I try to imagine what Jones will remember of me.
Sometimes, I wish I could construct his memories.
The three of us are out in the woods. A perfect autumn day. Jones is beaming, amazed by everything, and Rachelle is the light that made him, brought all this into being, and I know that sounds corny but it’s true. It just is. The wind passes through some branches and a tree casts red leaves like sparks. And I envision suddenly waking into this holy moment. Jones climbing a hill, pulling himself up by the exposed roots of trees, Rachelle, smiling and laughing, chasing after him. The colours and smells all so vivid and ancient, and what were the odds that this would become my life? What miracles have fallen upon me?

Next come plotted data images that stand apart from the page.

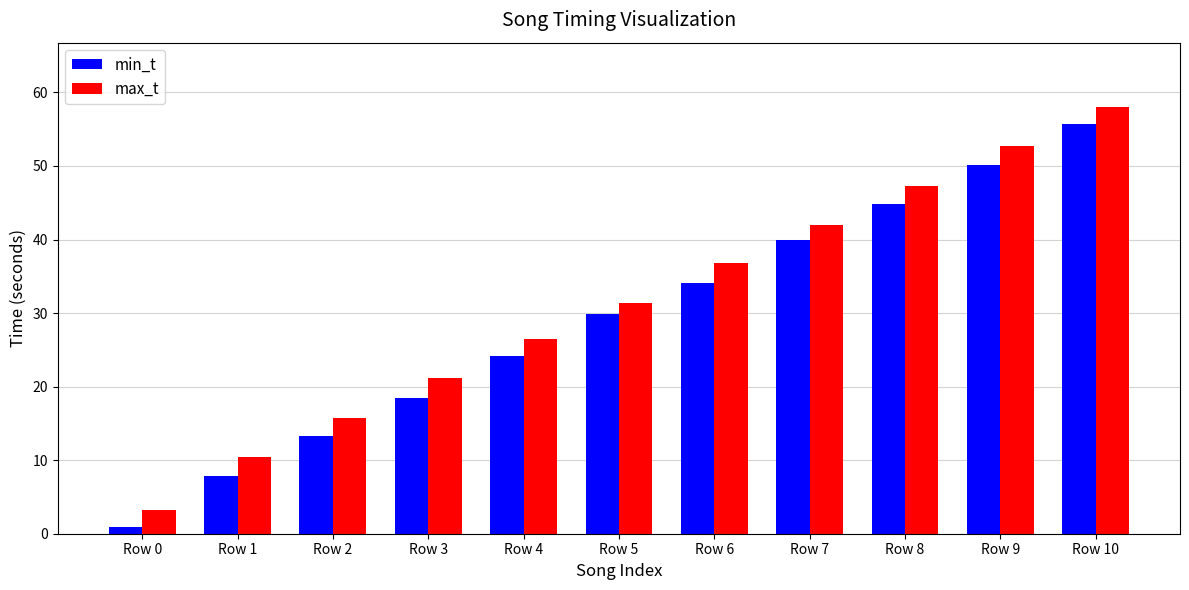

What is the average value of the min_t series?

29.0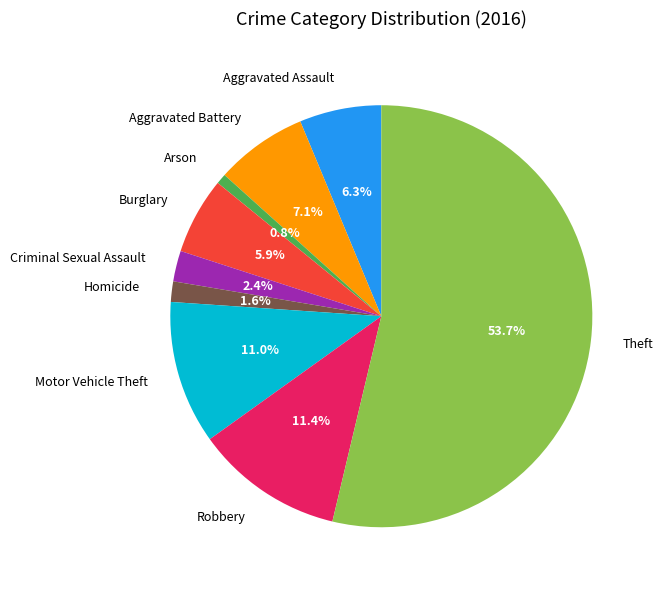

How many slices are in this pie chart?

9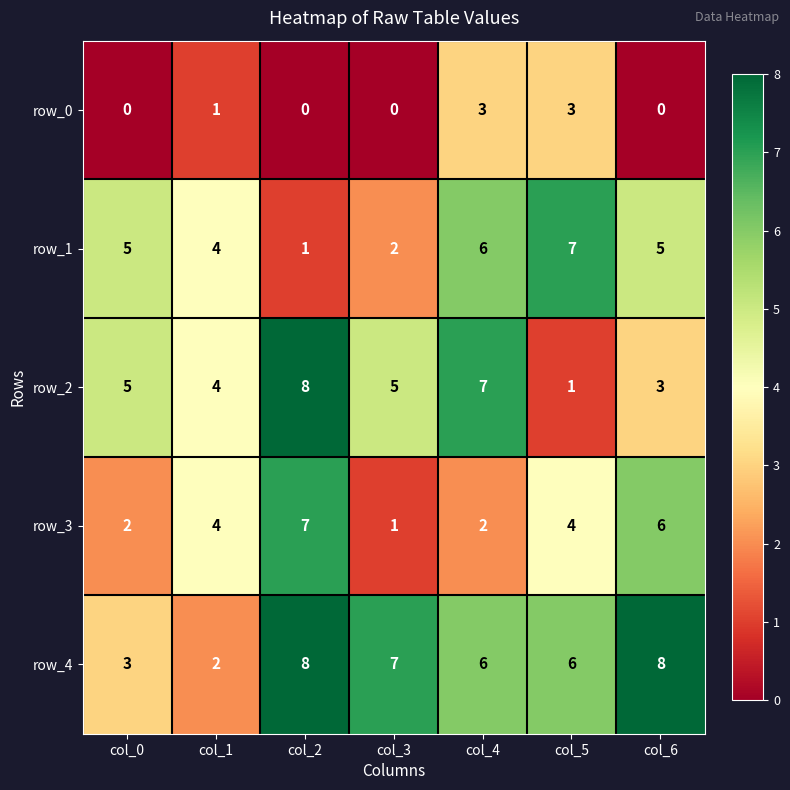

How many positive values does the row_0 series have?

3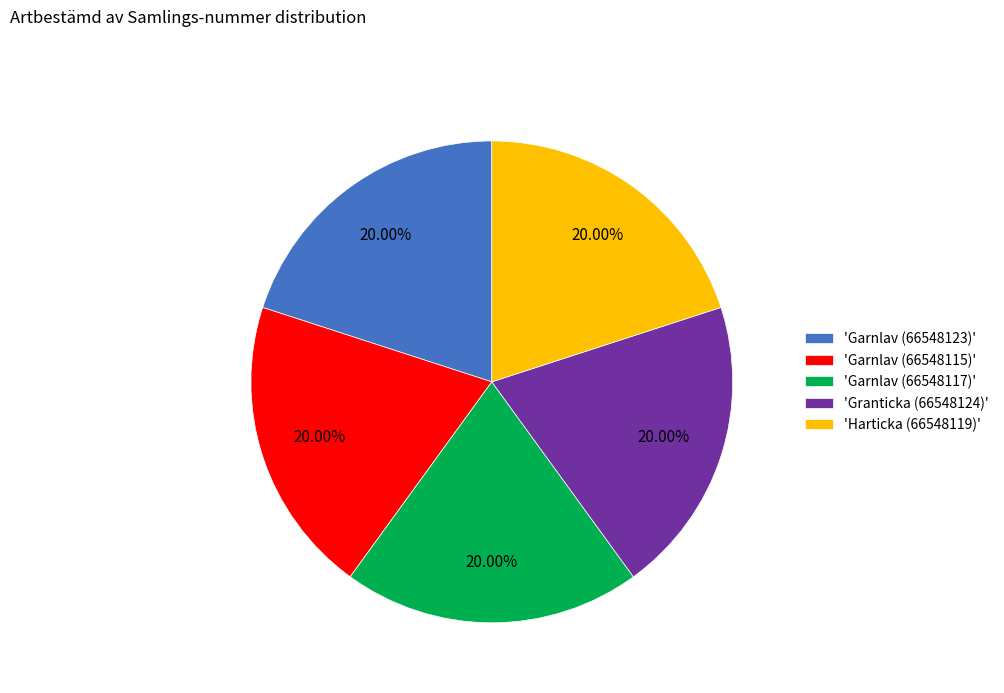

Combined, do 'Granticka (66548124)' and 'Garnlav (66548115)' account for over 50%?

No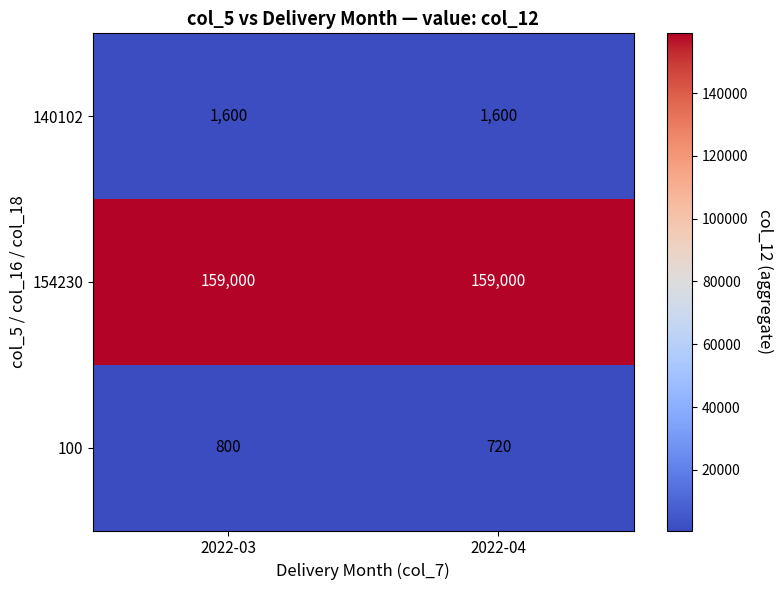

Reading right to left, extract all data points from this chart.

140102: 2022-04=1600	2022-03=1600
154230: 2022-04=159000	2022-03=159000
100: 2022-04=720	2022-03=800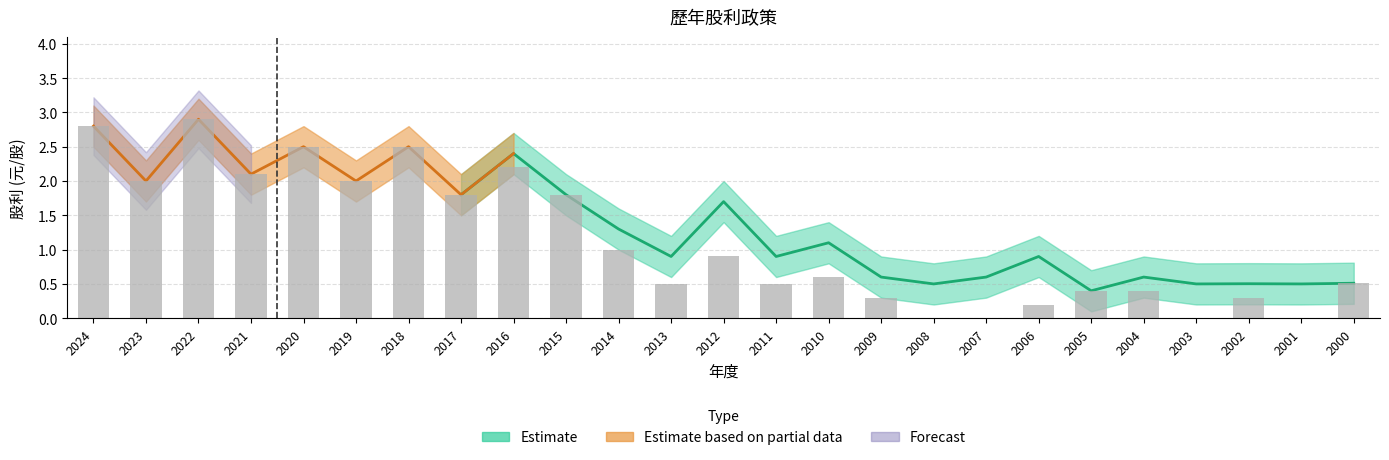

True or false: 股利合計 has a value of 2.5 at 2012.

False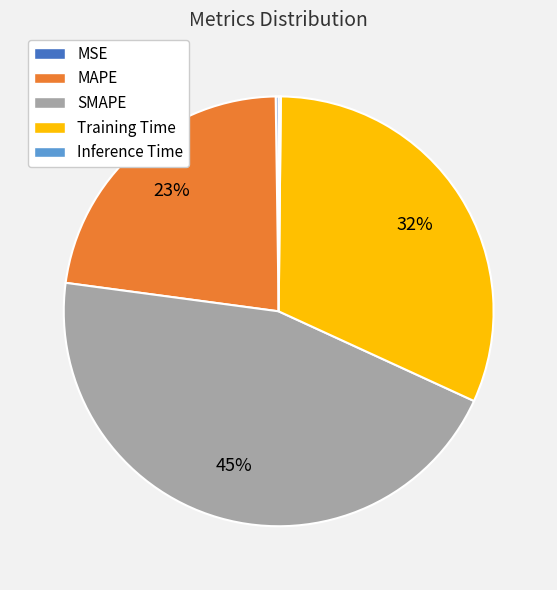

What is the largest slice in the pie chart?

SMAPE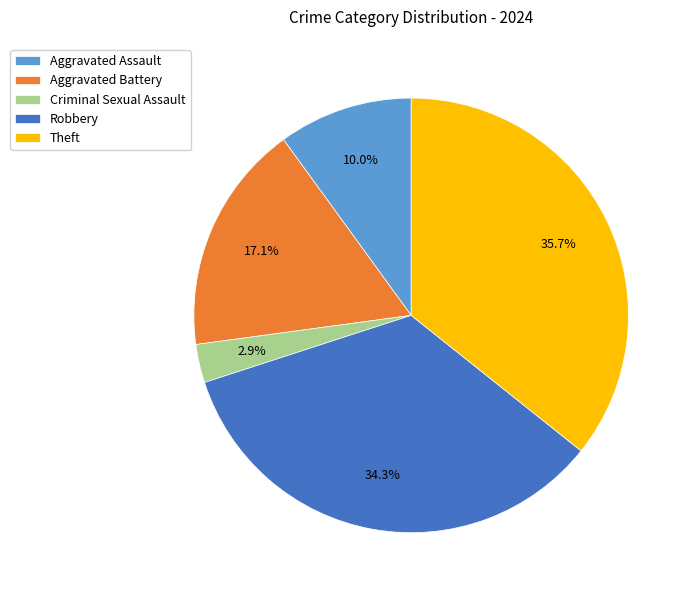

How many segments does this pie chart have?

5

But I know I cannot keep up with the robust play. I will sit in the car. Recharge my oxygen. Wait for them to get back. And as we are waving goodbye and shouting encouragements I lose myself to the inevitability of watching these two do things I cannot, of watching them move further away from me and deeper into this world, and as I am making this transition Rachelle asks if I heard that.
I am in the forest again and Jones is holding out a stick, looking at me.
Heard what?
He said, “I carry the fire.”
And it takes me a moment. The phrase, “You carry the fire,” from a book I loved about a nearly spent man trying to shepherd his son through a dangerous landscape. Foolishly, I used to repeat the phrase to Jones when he was younger, hoping to instil some beautiful purpose within, but it never took. Jones never repeated it, and soon enough I just stopped saying it to him and let it fall away, but now, standing before me with a perfect, red maple leaf pierced through its heart on the stick he was holding out, he says, “Look daddy, I carry the fire.”
That moment that easily could have slipped away– and would have if not for Rachelle’s intervention–now alive forever, blazing in a forest.